> **WHAT THIS TASK INVOLVES**
Give back every one of the lines below without changing a single character, and keep them in the same order.

(Saved entries)
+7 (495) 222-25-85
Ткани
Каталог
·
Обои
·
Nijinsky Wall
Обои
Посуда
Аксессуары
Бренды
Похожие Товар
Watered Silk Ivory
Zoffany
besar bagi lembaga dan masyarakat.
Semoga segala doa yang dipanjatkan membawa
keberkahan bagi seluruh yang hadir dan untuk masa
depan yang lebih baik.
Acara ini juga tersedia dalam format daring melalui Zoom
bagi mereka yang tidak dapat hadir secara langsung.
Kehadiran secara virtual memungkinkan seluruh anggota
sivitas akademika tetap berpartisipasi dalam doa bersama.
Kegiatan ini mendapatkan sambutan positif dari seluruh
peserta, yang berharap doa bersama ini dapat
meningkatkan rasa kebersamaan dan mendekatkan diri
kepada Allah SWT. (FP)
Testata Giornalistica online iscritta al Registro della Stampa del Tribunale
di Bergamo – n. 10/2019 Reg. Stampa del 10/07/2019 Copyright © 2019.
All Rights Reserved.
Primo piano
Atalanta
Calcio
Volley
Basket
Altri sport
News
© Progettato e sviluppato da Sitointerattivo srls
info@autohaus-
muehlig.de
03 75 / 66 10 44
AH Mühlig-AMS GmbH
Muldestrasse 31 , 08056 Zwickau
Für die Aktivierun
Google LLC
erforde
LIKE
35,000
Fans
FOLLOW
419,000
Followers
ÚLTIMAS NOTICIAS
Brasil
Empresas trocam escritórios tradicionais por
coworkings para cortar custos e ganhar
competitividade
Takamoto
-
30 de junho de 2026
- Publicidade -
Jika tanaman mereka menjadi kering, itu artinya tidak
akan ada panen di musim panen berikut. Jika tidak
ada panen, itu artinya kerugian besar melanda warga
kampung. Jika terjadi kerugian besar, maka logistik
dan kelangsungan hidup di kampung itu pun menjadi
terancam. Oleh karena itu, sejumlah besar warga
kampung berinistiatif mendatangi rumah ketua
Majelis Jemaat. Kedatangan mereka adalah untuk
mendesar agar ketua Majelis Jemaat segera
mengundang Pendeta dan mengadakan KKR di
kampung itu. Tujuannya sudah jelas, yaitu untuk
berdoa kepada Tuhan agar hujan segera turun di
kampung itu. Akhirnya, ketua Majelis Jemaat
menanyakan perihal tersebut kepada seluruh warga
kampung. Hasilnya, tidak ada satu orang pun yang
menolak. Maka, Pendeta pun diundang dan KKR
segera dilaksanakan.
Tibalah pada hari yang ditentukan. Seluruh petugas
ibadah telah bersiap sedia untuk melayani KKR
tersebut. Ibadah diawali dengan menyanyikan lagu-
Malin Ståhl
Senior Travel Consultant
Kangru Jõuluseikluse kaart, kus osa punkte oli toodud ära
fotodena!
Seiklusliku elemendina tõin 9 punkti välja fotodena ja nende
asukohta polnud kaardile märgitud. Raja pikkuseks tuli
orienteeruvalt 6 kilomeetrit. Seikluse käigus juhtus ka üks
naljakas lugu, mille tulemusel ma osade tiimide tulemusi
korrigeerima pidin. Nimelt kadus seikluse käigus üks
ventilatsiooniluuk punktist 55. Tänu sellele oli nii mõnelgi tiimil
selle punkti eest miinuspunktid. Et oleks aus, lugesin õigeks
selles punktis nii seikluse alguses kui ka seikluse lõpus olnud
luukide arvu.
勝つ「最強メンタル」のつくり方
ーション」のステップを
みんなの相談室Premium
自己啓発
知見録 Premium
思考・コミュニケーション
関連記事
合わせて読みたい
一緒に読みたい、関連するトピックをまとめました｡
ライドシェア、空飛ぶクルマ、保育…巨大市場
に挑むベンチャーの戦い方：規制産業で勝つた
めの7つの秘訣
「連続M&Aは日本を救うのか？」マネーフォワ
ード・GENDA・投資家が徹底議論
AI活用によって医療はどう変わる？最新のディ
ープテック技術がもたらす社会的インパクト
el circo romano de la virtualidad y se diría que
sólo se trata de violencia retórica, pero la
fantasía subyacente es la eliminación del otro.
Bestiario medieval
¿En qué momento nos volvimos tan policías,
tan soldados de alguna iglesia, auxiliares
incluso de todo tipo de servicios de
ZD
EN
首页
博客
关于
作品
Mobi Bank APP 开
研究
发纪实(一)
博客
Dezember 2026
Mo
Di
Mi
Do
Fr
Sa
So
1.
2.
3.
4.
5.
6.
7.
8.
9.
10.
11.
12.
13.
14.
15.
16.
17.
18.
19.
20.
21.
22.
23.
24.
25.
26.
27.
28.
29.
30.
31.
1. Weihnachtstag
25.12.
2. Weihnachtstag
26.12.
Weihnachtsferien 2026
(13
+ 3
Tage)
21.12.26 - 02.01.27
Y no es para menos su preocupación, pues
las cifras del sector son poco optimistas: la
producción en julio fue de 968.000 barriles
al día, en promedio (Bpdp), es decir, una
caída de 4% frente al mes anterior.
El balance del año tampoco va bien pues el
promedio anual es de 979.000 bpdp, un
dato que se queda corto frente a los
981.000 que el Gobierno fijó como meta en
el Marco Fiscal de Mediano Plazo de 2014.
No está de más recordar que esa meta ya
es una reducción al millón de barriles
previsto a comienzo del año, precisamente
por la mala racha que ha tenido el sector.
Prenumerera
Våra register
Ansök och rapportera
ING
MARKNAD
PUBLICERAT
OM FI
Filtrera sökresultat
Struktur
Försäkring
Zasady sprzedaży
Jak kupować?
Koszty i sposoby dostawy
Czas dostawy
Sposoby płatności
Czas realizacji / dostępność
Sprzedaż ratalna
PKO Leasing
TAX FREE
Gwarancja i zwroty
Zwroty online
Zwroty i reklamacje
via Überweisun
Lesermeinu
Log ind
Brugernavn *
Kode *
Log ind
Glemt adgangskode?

> **TASK SOLUTION**
+7 (495) 222-25-85
Ткани
Каталог
·
Обои
·
Nijinsky Wall
Обои
Посуда
Аксессуары
Бренды
Похожие Товар
Watered Silk Ivory
Zoffany
besar bagi lembaga dan masyarakat.
Semoga segala doa yang dipanjatkan membawa
keberkahan bagi seluruh yang hadir dan untuk masa
depan yang lebih baik.
Acara ini juga tersedia dalam format daring melalui Zoom
bagi mereka yang tidak dapat hadir secara langsung.
Kehadiran secara virtual memungkinkan seluruh anggota
sivitas akademika tetap berpartisipasi dalam doa bersama.
Kegiatan ini mendapatkan sambutan positif dari seluruh
peserta, yang berharap doa bersama ini dapat
meningkatkan rasa kebersamaan dan mendekatkan diri
kepada Allah SWT. (FP)
Testata Giornalistica online iscritta al Registro della Stampa del Tribunale
di Bergamo – n. 10/2019 Reg. Stampa del 10/07/2019 Copyright © 2019.
All Rights Reserved.
Primo piano
Atalanta
Calcio
Volley
Basket
Altri sport
News
© Progettato e sviluppato da Sitointerattivo srls
info@autohaus-
muehlig.de
03 75 / 66 10 44
AH Mühlig-AMS GmbH
Muldestrasse 31 , 08056 Zwickau
Für die Aktivierun
Google LLC
erforde
LIKE
35,000
Fans
FOLLOW
419,000
Followers
ÚLTIMAS NOTICIAS
Brasil
Empresas trocam escritórios tradicionais por
coworkings para cortar custos e ganhar
competitividade
Takamoto
-
30 de junho de 2026
- Publicidade -
Jika tanaman mereka menjadi kering, itu artinya tidak
akan ada panen di musim panen berikut. Jika tidak
ada panen, itu artinya kerugian besar melanda warga
kampung. Jika terjadi kerugian besar, maka logistik
dan kelangsungan hidup di kampung itu pun menjadi
terancam. Oleh karena itu, sejumlah besar warga
kampung berinistiatif mendatangi rumah ketua
Majelis Jemaat. Kedatangan mereka adalah untuk
mendesar agar ketua Majelis Jemaat segera
mengundang Pendeta dan mengadakan KKR di
kampung itu. Tujuannya sudah jelas, yaitu untuk
berdoa kepada Tuhan agar hujan segera turun di
kampung itu. Akhirnya, ketua Majelis Jemaat
menanyakan perihal tersebut kepada seluruh warga
kampung. Hasilnya, tidak ada satu orang pun yang
menolak. Maka, Pendeta pun diundang dan KKR
segera dilaksanakan.
Tibalah pada hari yang ditentukan. Seluruh petugas
ibadah telah bersiap sedia untuk melayani KKR
tersebut. Ibadah diawali dengan menyanyikan lagu-
Malin Ståhl
Senior Travel Consultant
Kangru Jõuluseikluse kaart, kus osa punkte oli toodud ära
fotodena!
Seiklusliku elemendina tõin 9 punkti välja fotodena ja nende
asukohta polnud kaardile märgitud. Raja pikkuseks tuli
orienteeruvalt 6 kilomeetrit. Seikluse käigus juhtus ka üks
naljakas lugu, mille tulemusel ma osade tiimide tulemusi
korrigeerima pidin. Nimelt kadus seikluse käigus üks
ventilatsiooniluuk punktist 55. Tänu sellele oli nii mõnelgi tiimil
selle punkti eest miinuspunktid. Et oleks aus, lugesin õigeks
selles punktis nii seikluse alguses kui ka seikluse lõpus olnud
luukide arvu.
勝つ「最強メンタル」のつくり方
ーション」のステップを
みんなの相談室Premium
自己啓発
知見録 Premium
思考・コミュニケーション
関連記事
合わせて読みたい
一緒に読みたい、関連するトピックをまとめました｡
ライドシェア、空飛ぶクルマ、保育…巨大市場
に挑むベンチャーの戦い方：規制産業で勝つた
めの7つの秘訣
「連続M&Aは日本を救うのか？」マネーフォワ
ード・GENDA・投資家が徹底議論
AI活用によって医療はどう変わる？最新のディ
ープテック技術がもたらす社会的インパクト
el circo romano de la virtualidad y se diría que
sólo se trata de violencia retórica, pero la
fantasía subyacente es la eliminación del otro.
Bestiario medieval
¿En qué momento nos volvimos tan policías,
tan soldados de alguna iglesia, auxiliares
incluso de todo tipo de servicios de
ZD
EN
首页
博客
关于
作品
Mobi Bank APP 开
研究
发纪实(一)
博客
Dezember 2026
Mo
Di
Mi
Do
Fr
Sa
So
1.
2.
3.
4.
5.
6.
7.
8.
9.
10.
11.
12.
13.
14.
15.
16.
17.
18.
19.
20.
21.
22.
23.
24.
25.
26.
27.
28.
29.
30.
31.
1. Weihnachtstag
25.12.
2. Weihnachtstag
26.12.
Weihnachtsferien 2026
(13
+ 3
Tage)
21.12.26 - 02.01.27
Y no es para menos su preocupación, pues
las cifras del sector son poco optimistas: la
producción en julio fue de 968.000 barriles
al día, en promedio (Bpdp), es decir, una
caída de 4% frente al mes anterior.
El balance del año tampoco va bien pues el
promedio anual es de 979.000 bpdp, un
dato que se queda corto frente a los
981.000 que el Gobierno fijó como meta en
el Marco Fiscal de Mediano Plazo de 2014.
No está de más recordar que esa meta ya
es una reducción al millón de barriles
previsto a comienzo del año, precisamente
por la mala racha que ha tenido el sector.
Prenumerera
Våra register
Ansök och rapportera
ING
MARKNAD
PUBLICERAT
OM FI
Filtrera sökresultat
Struktur
Försäkring
Zasady sprzedaży
Jak kupować?
Koszty i sposoby dostawy
Czas dostawy
Sposoby płatności
Czas realizacji / dostępność
Sprzedaż ratalna
PKO Leasing
TAX FREE
Gwarancja i zwroty
Zwroty online
Zwroty i reklamacje
via Überweisun
Lesermeinu
Log ind
Brugernavn *
Kode *
Log ind
Glemt adgangskode?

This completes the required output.